REQUIRED WORK>
[A] Please copy everything from "Technology is playing" down to "segment of consumers." in the hotel technology article, substituting "hotels in India" for "Indian hotels".
[B] Answer these questions from the hotel technology article:
(i) How many hotels are in the chain Arora describes?
(ii) How long does checking out of The Park hotel in New Delhi usually take now?
(iii) What share of The Park hotels' traffic comes from modern business travellers?

DOCUMENT PASSAGE>
+++++

Rohit Arora, regional director of leisure sales for the Apeejay Surrendra Group’s The Park Hotels chain, says he can’t even imagine how his business operated a decade go.
“Everything used to be on paper,” says Arora of the six-hotel chain. “Everything used to be on registers. If one register was missing, the hotel used to be on fire. Everything about the guest was on that register.”
Checking out of the The Park hotel in New Delhi would take seven or eight minutes back then. Now, with investments in technology in the crores over the past decade in the company’s hotels, it’s usually down to about two minutes.
Thanks to investments in technology, The Park hotels keep an updated profile on computer network on each guest with their preferences for rooms, food and beverages, not just at one hotel but across the chain’s network.
“Whenever the customer makes any comment it’s attached to a profile,” said Arora.
Technology is playing an increasingly important role in Indian hotels catering to the modern business traveller, such as The Park hotels, which have 80% of their traffic coming from that segment of consumers.
Whether in accounting, marketing, pricing or other facets of hotel operations, hotel chains that have collectively pledged billions to set up properties in India to cater to business travellers, are placing a high emphasis on technology. That’s helping them reduce costs, cut down on manpower needs, make life easier for their licensees, and market themselves in India and overseas.

+++++

DATASET EXTRACT>

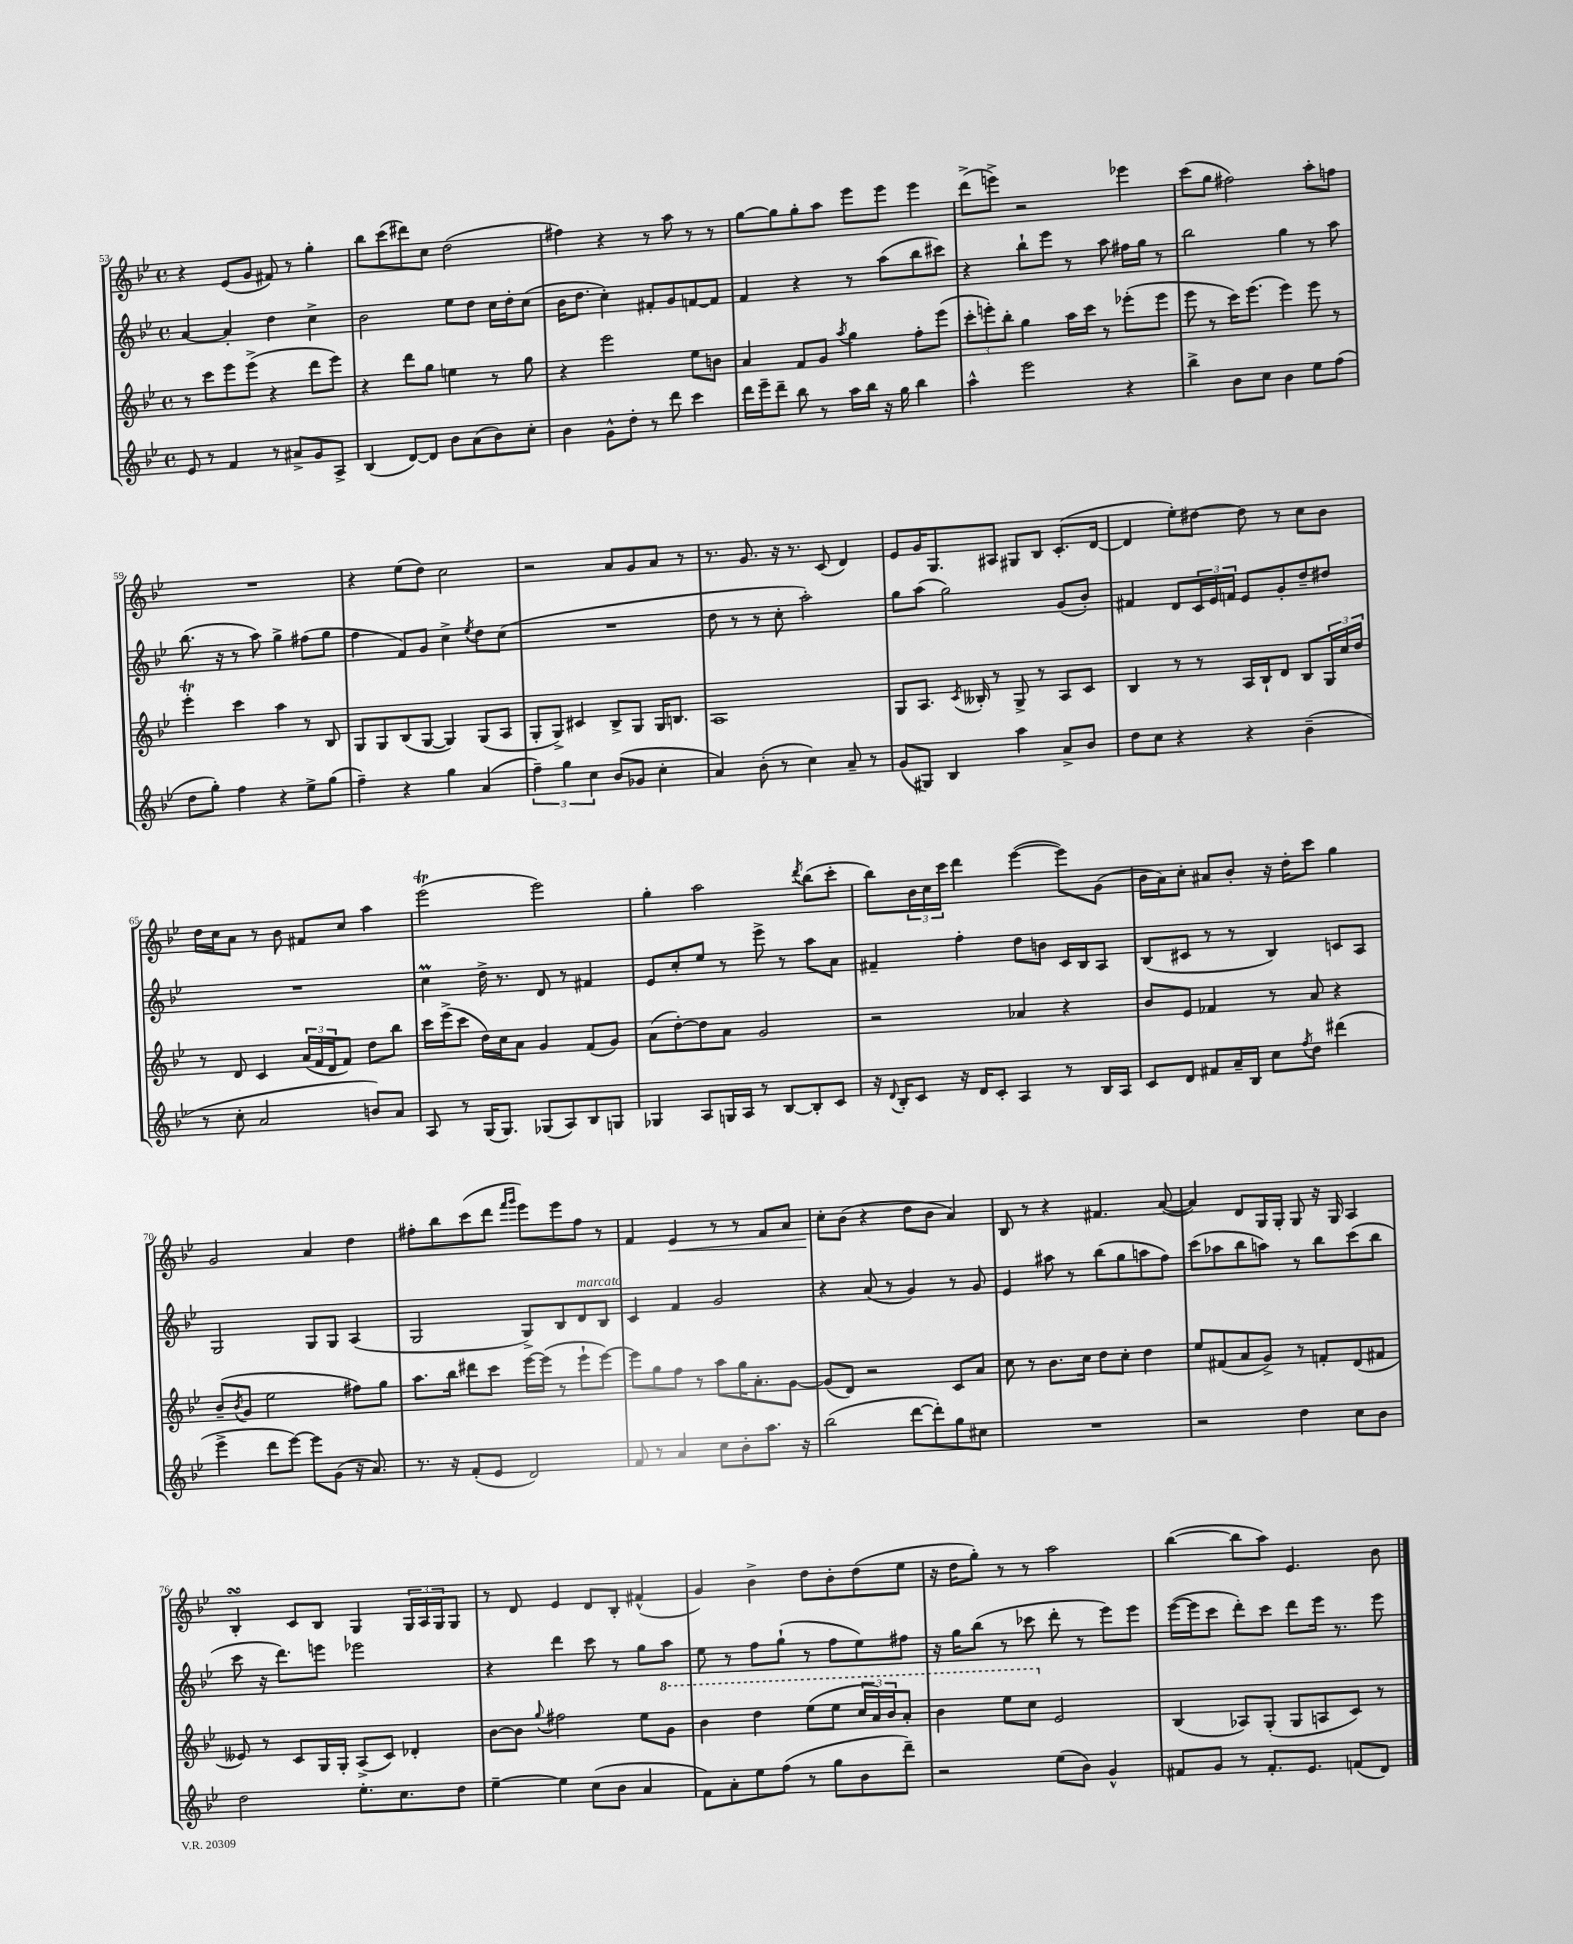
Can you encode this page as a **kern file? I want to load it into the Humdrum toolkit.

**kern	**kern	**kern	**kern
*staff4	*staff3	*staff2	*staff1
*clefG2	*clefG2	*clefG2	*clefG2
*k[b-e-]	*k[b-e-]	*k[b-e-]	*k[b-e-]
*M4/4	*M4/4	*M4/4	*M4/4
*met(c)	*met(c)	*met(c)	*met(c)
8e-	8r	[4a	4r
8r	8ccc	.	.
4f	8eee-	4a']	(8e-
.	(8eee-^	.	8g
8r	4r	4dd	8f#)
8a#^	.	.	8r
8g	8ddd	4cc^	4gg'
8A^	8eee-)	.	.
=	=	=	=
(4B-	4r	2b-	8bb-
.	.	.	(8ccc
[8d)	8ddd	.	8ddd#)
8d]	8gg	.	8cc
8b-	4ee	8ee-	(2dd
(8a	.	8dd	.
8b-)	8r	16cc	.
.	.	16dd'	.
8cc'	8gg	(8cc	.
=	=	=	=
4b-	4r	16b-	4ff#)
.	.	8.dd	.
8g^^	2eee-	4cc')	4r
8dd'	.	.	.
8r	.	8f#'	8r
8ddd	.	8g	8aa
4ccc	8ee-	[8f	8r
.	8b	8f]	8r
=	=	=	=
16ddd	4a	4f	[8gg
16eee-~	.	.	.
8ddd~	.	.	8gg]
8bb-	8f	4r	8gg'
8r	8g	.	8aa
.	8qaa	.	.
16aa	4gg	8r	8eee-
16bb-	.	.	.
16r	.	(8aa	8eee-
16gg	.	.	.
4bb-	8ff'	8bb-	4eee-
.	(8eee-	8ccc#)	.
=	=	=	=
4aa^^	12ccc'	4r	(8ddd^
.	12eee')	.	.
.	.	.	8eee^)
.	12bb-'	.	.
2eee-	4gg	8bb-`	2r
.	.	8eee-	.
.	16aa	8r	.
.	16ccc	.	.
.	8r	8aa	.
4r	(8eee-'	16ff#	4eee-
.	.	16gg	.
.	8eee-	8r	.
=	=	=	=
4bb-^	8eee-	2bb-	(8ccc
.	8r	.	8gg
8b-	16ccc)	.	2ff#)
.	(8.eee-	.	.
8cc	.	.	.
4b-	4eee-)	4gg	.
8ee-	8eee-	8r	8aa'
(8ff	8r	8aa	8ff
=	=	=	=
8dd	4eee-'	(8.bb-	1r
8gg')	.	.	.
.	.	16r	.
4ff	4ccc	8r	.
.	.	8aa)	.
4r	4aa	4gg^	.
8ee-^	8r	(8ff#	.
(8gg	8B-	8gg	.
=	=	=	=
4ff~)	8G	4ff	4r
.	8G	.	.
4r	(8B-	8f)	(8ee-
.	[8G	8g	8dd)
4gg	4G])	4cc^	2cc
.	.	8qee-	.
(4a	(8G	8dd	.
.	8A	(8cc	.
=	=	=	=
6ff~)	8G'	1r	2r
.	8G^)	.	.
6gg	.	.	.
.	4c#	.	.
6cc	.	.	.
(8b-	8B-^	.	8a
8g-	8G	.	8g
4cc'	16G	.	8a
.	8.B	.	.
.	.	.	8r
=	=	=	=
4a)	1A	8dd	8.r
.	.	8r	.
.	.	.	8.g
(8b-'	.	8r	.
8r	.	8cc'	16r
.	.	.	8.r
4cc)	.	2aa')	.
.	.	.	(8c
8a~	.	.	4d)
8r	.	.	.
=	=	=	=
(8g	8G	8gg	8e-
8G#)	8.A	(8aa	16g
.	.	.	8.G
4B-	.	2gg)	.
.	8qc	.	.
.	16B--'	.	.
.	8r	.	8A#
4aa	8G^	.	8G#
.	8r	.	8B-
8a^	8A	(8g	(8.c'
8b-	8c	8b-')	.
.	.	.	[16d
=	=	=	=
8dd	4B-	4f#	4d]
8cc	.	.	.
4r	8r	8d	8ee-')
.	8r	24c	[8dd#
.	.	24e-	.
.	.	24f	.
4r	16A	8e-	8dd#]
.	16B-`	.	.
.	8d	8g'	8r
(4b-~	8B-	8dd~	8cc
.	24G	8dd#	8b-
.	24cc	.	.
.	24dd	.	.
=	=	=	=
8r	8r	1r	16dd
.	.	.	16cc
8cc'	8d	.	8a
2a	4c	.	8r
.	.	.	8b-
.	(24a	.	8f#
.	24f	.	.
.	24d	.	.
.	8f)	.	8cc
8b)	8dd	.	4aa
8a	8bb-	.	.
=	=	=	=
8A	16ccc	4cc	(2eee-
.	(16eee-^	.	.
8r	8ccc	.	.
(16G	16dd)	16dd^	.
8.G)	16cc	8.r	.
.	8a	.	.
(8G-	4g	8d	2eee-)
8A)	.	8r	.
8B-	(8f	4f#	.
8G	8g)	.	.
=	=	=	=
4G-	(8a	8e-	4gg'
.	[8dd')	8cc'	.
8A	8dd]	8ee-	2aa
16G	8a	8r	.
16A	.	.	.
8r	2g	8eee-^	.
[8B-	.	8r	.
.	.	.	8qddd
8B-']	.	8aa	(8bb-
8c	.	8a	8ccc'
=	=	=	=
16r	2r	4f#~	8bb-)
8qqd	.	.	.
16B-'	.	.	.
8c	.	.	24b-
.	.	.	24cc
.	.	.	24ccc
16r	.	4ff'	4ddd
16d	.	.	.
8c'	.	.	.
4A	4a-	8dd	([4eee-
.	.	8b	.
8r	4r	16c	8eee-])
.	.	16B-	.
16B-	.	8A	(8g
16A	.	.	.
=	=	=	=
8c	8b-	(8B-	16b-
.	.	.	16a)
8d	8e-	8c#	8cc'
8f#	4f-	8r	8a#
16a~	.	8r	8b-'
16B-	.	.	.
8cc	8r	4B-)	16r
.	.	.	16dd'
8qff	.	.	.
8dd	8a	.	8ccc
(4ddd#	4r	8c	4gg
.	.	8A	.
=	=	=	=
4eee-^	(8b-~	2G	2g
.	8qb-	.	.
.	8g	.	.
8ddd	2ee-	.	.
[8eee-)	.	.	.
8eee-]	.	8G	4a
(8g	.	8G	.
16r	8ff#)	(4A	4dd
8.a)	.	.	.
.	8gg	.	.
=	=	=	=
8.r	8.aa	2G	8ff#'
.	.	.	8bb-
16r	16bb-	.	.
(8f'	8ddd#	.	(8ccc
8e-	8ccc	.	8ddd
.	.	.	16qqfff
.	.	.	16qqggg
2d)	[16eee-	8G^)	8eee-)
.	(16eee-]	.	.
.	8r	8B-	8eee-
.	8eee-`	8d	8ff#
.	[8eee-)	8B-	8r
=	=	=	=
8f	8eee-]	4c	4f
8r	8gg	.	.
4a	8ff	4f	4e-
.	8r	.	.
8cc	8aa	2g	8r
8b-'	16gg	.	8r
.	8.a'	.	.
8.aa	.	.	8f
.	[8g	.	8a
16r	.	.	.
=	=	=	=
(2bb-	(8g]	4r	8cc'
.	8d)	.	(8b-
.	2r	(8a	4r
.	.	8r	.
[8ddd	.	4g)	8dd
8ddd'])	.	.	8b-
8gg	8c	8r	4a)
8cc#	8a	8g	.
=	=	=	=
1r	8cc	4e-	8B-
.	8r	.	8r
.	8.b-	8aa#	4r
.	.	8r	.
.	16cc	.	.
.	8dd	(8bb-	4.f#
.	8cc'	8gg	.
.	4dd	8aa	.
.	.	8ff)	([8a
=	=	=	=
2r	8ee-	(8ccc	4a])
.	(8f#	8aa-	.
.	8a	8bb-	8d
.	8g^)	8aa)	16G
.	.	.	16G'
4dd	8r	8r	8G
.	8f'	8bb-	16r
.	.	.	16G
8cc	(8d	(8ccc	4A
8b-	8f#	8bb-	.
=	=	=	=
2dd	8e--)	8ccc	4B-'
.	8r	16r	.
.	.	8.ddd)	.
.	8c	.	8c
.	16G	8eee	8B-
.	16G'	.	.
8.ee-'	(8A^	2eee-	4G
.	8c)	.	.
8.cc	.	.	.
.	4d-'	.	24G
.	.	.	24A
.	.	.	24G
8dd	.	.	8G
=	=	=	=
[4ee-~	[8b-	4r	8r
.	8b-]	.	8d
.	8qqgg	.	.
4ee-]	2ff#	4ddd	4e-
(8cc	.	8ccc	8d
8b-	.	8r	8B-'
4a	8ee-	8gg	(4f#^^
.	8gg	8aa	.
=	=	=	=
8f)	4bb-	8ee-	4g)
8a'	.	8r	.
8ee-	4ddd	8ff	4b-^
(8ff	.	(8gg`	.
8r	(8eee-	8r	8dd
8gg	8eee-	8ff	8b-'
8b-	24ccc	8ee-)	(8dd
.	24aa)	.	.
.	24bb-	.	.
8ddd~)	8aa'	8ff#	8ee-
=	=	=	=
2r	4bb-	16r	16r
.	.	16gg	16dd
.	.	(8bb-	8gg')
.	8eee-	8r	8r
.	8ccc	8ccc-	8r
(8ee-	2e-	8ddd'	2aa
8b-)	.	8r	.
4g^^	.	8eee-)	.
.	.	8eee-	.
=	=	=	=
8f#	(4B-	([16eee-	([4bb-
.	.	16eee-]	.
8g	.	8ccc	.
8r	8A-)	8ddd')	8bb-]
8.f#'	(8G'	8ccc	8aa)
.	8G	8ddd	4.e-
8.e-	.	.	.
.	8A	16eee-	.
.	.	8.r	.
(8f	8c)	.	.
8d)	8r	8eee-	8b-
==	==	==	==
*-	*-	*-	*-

+++++

SOLUTIONS PER TASK>
[A]
Technology is playing an increasingly important role in hotels in India catering to the modern business traveller, such as The Park hotels, which have 80% of their traffic coming from that segment of consumers.

[B]
(i) Six.
(ii) About two minutes.
(iii) 80%.